La loi Chalandon entraîne l’entrée des entreprises dans l’univers pénitentiaire, et pour la première fois la prison est modélisée par un acteur extérieur. Cela va contribuer à un changement de regard sur la prison puisqu’elle apparaît comme un potentiel débouché économique. La figure du détenu est modifiée ; il devient usager d’un certain nombre de services.

La délégation de la conception, la construction, et la maintenance d’établissements pénitentiaires aux entreprises privées a été dénoncée à maintes reprises par la Cour des comptes, en raison notamment du coût considérable que ces partenariats font peser à long terme sur les finances publiques. Il est donc positif qu’un axe majeur de la réforme de la Justice consiste en la suppression des partenariats public-privé.

La fin de ce dispositif annonce-t-elle néanmoins celle de l’intervention du secteur privé dans le monde carcéral ? Bien au contraire, il apparaît que le cahier des charges élaboré par le ministère de la Justice est très suivi par les acteurs privés. Le contexte économique actuel conditionne un inquiétant intérêt grandissant pour les marchés publics. Et pour cause, « l’industrie » de gestion carcérale est prometteuse : le modèle étasunien l’illustre parfaitement comme l’analyse le sociologue Loïc Wacquant dans son livre Les prisons de la misère, où sont décrits les ravages d’un néo-libéralisme destructeur qui s’exerce sans concession dans les institutions pénitentiaires.
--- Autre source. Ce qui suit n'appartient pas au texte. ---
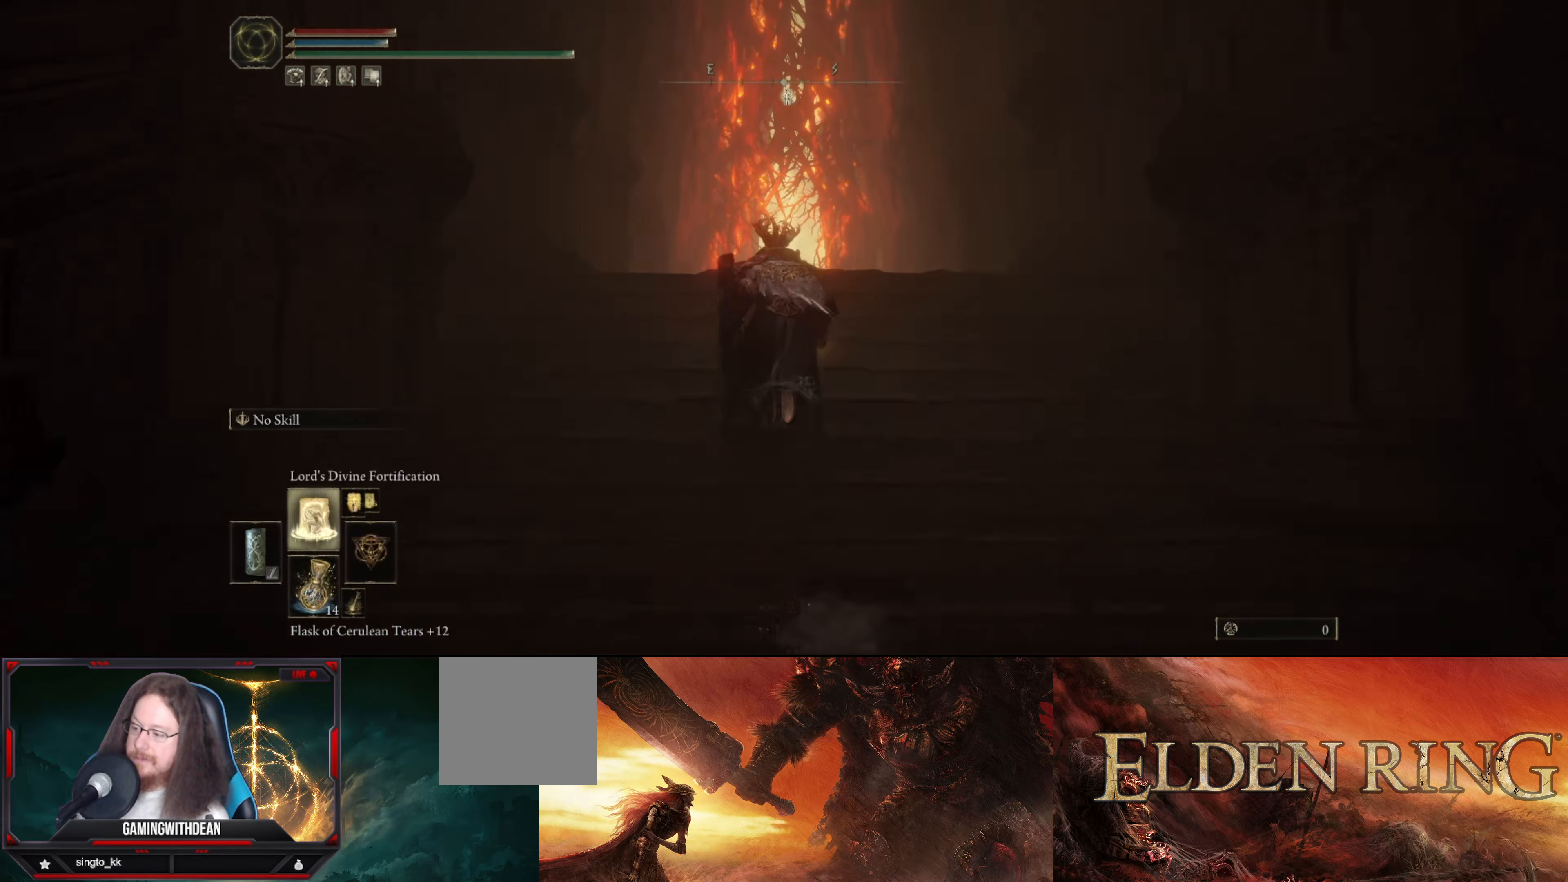
{"buttons": ["B"], "left_stick": "up", "right_stick": "center", "events": [[50, "DPAD_UP", "up"]]}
La situation étasunienne semble être la suite logique du désinvestissement grandissant de l’État français face au secteur privé.

L’écran de fumée de la régulation politique de l’emprisonnement s’est aussi illustré au Pays-Bas, où la solution à la crise de surpopulation carcérale a été la fermeture des prisons. Néanmoins ce discours progressiste cache la réalité du sous-traitement de l’incarcération à laquelle recourt désormais le pays.

Ainsi, si la réforme des peines vante la fin des PPP, le secteur privé sera en réalité d’autant plus présent grâce à celle-ci via le développement des travaux d’intérêt général. Outre les collectivités et l’État, les entreprises seront mobilisées pour la structuration de cette mesure.

Au vu des salaires reversés aux détenus, cela leur permettra donc de dégager un profit non négligeable et équivalent à une délocalisation avantageuse. L’exploitation paraît aisée puisque la population détenue n’a pas de propension à la mobilisation ou aux revendications collectives contre les conditions salariales. La logique salariale devient structurante dans le nouveau dispositif pénitentiaire.

La promotion du travail en prison n’est pas le seul moyen pour les prestataires privés d’investir l’univers carcéral ; le « cantinage », système d’achat par les détenus via un catalogue répertoriant des produits non fournis par la prison, est un autre domaine lucratif.

Le prise en charge de ce service par le secteur privé a mené à une augmentation des prix de 25 % environ. Ainsi, le dentifrice par exemple est 55 % plus cher que les premiers prix disponibles en supermarchés. La Cour des comptes a déjà pointé du doigt les importantes marges de bénéfices qui découlent de ce système. La dénonciation est cependant vaine car les conventions actuelles ne définissent pas assez précisément les critères de fixation de prix, et leur modification à l’initiative de l’administration carcérale entraîne des indemnités pour celle-ci. Ainsi se banalise la « prison comme marché de biens et services traditionnels parfaitement intégrés dans l’économie, faisant de l’emprisonnement une marchandise et source banalisée de profit et d’emploi », comme le prophétisait déjà en 2003 le criminologue Nils Christie dans son livre L’industrie de la punition. Prison et politique pénale en Occident.

La logique de l’entreprise poussée à l’extrême n’est jamais compatible avec celle du service public, pourtant la restructuration progressive de tous les services publics par le gouvernement va en ce sens. On assiste à la banalisation d’une nouvelle forme de gestion publique empreinte de pratiques et d’outils issus du privé. La référence au marché est l’élément central d’une nouvelle conception alarmante du secteur pénitentiaire.

Notes :

¹ Jeanne Chabal, Changer la prison : rôles et enjeux parlementaires.